Monday, May 28, 2012
Letting Go of Binary Thinking and Too-Big-To-Fail: Preserving a Continuum Approach to Systemic Risk, by Cheryl D. Block, Washington University in Saint Louis - School of Law, was recently posted on SSRN. Here is the abstract:
This Article highlights differences between principle and practical implementation of prudential regulation and resolution rules pertaining to financial institutions. In principle, even though general prudential regulatory rules reflect a gradual risk-based continuum approach, their implementation with respect to large systemically important institutions has often been through regulatory forbearance. Particularly when confronted with lobbying pressure from very large banks, regulators have opted for inaction. In ironic contrast, statutory and regulatory resolution rules over time have increasingly restricted regulators’ options, often apparently leaving regulators to make a binary choice between letting the entity fail and providing a major government rescue or “bailout.” In reality, however, regulators have adopted a range of government strategic responses to imminent or actual large private business failures. Resolution authority is binary in principle, but actually implemented along a private-public continuum. Despite Dodd-Frank’s attempt to limit this “reality,” regulators are likely to continue to exercise their resolution authority in a more flexible manner along this continuum than might otherwise appear from formal and statutory rules.

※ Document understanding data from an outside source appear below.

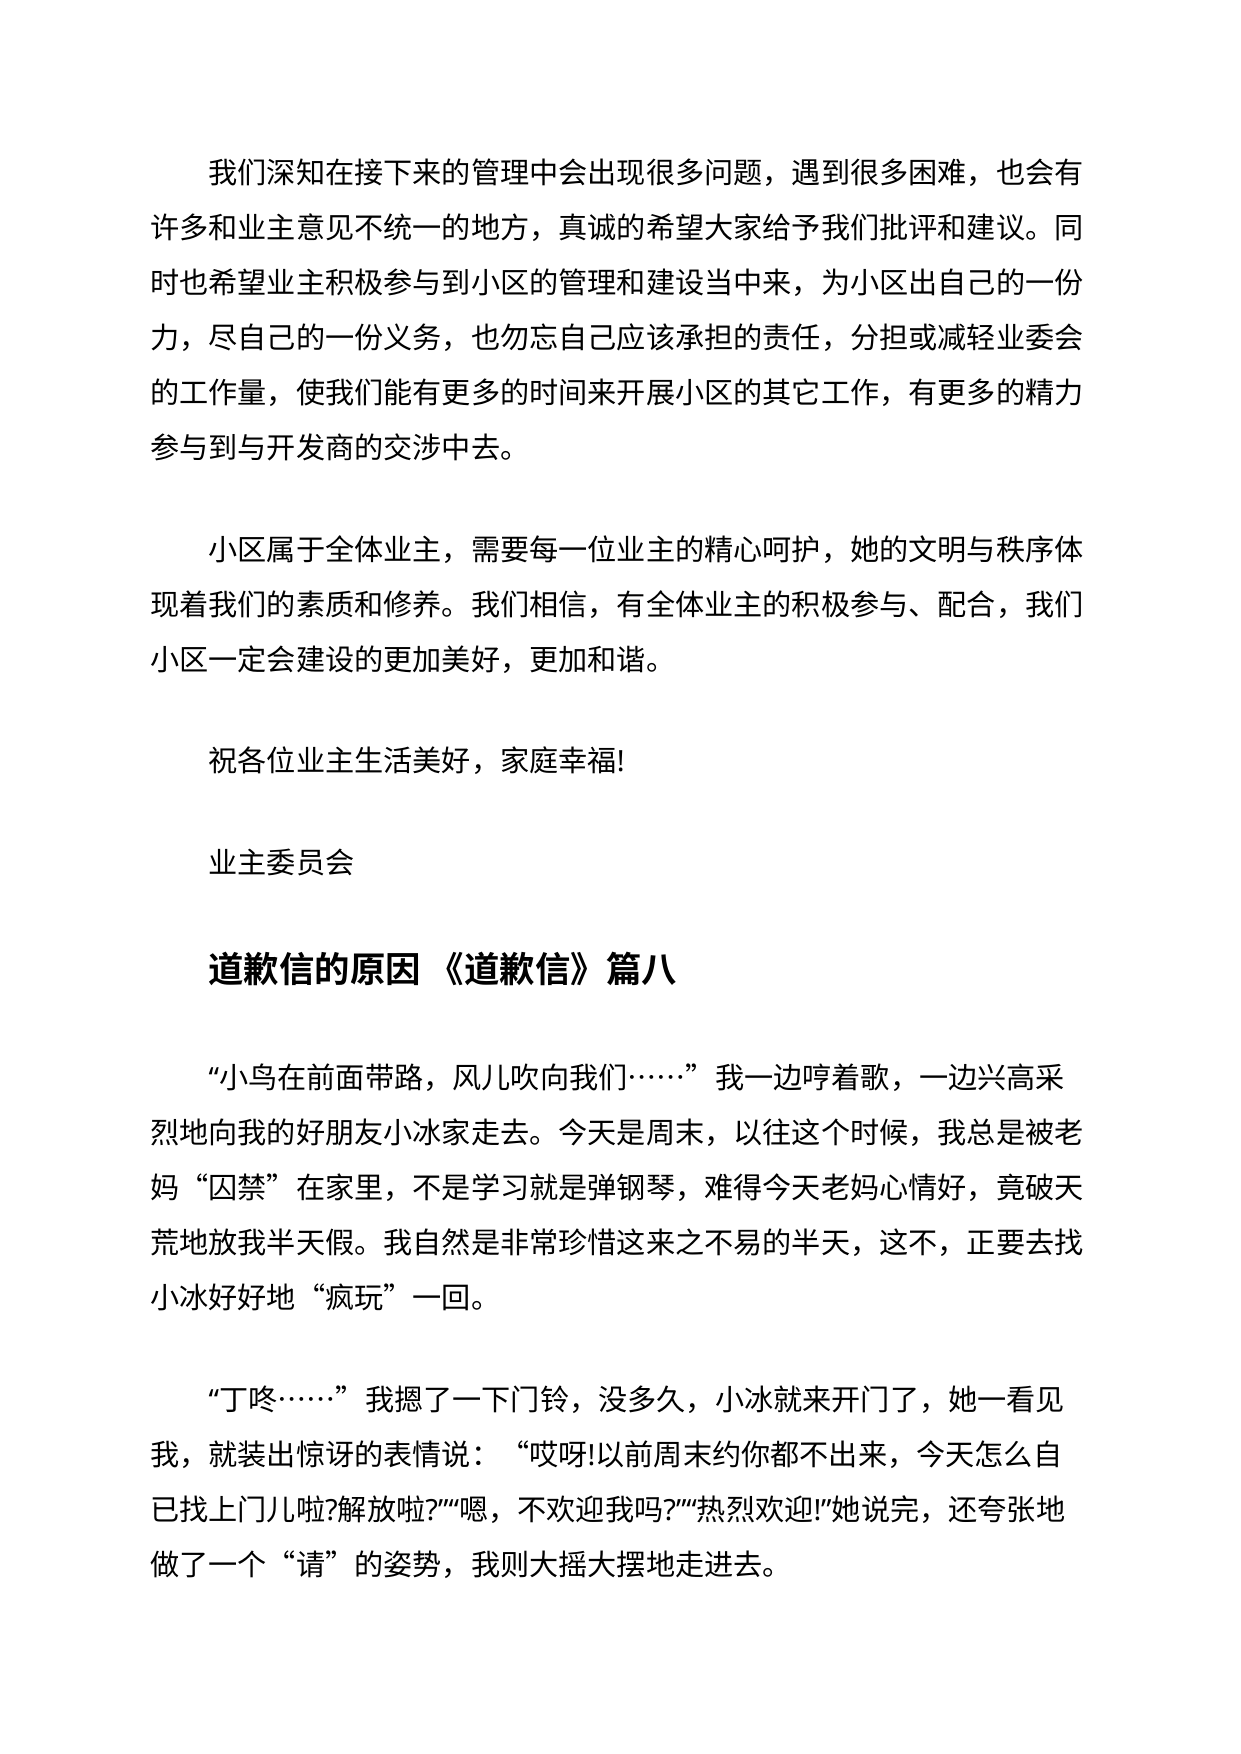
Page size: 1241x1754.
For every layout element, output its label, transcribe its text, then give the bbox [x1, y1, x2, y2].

text 小区属于全体业主，需要每一位业主的精心呵护，她的文明与秩序体现着我们的素质和修养。我们相信，有全体业主的积极参与、配合，我们小区一定会建设的更加美好，更加和谐。 [150, 526, 1090, 678]
text 我们深知在接下来的管理中会出现很多问题，遇到很多困难，也会有许多和业主意见不统一的地方，真诚的希望大家给予我们批评和建议。同时也希望业主积极参与到小区的管理和建设当中来，为小区出自己的一份力，尽自己的一份义务，也勿忘自己应该承担的责任，分担或减轻业委会的工作量，使我们能有更多的时间来开展小区的其它工作，有更多的精力参与到与开发商的交涉中去。 [150, 150, 1090, 467]
text 道歉信的原因 《道歉信》篇八 [150, 942, 1090, 993]
text “丁咚……”我摁了一下门铃，没多久，小冰就来开门了，她一看见我，就装出惊讶的表情说：“哎呀!以前周末约你都不出来，今天怎么自已找上门儿啦?解放啦?”“嗯，不欢迎我吗?”“热烈欢迎!”她说完，还夸张地做了一个“请”的姿势，我则大摇大摆地走进去。 [150, 1376, 1090, 1584]
text “小鸟在前面带路，风儿吹向我们……”我一边哼着歌，一边兴高采烈地向我的好朋友小冰家走去。今天是周末，以往这个时候，我总是被老妈“囚禁”在家里，不是学习就是弹钢琴，难得今天老妈心情好，竟破天荒地放我半天假。我自然是非常珍惜这来之不易的半天，这不，正要去找小冰好好地“疯玩”一回。 [150, 1055, 1090, 1317]
text 祝各位业主生活美好，家庭幸福! [150, 738, 1090, 780]
text 业主委员会 [150, 840, 1090, 882]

Such a continuum-based approach is important for both regulation and resolution. On the regulation side, this approach suggests better implementation of the risk-based principles already in place and assurance that new enhanced prudential regulatory rules will be properly implemented. On the resolution side, it means understanding that resolution authority reflects government policy with respect to allocating large financial entity failure risks. Rather than pretend to rid the system of bailouts, regulators should acknowledge the range of existing and potential government responses to risk allocation, and work toward developing an equitable and transparent process and substantive criteria for making allocative choices in the case of systemically important financial institution failures.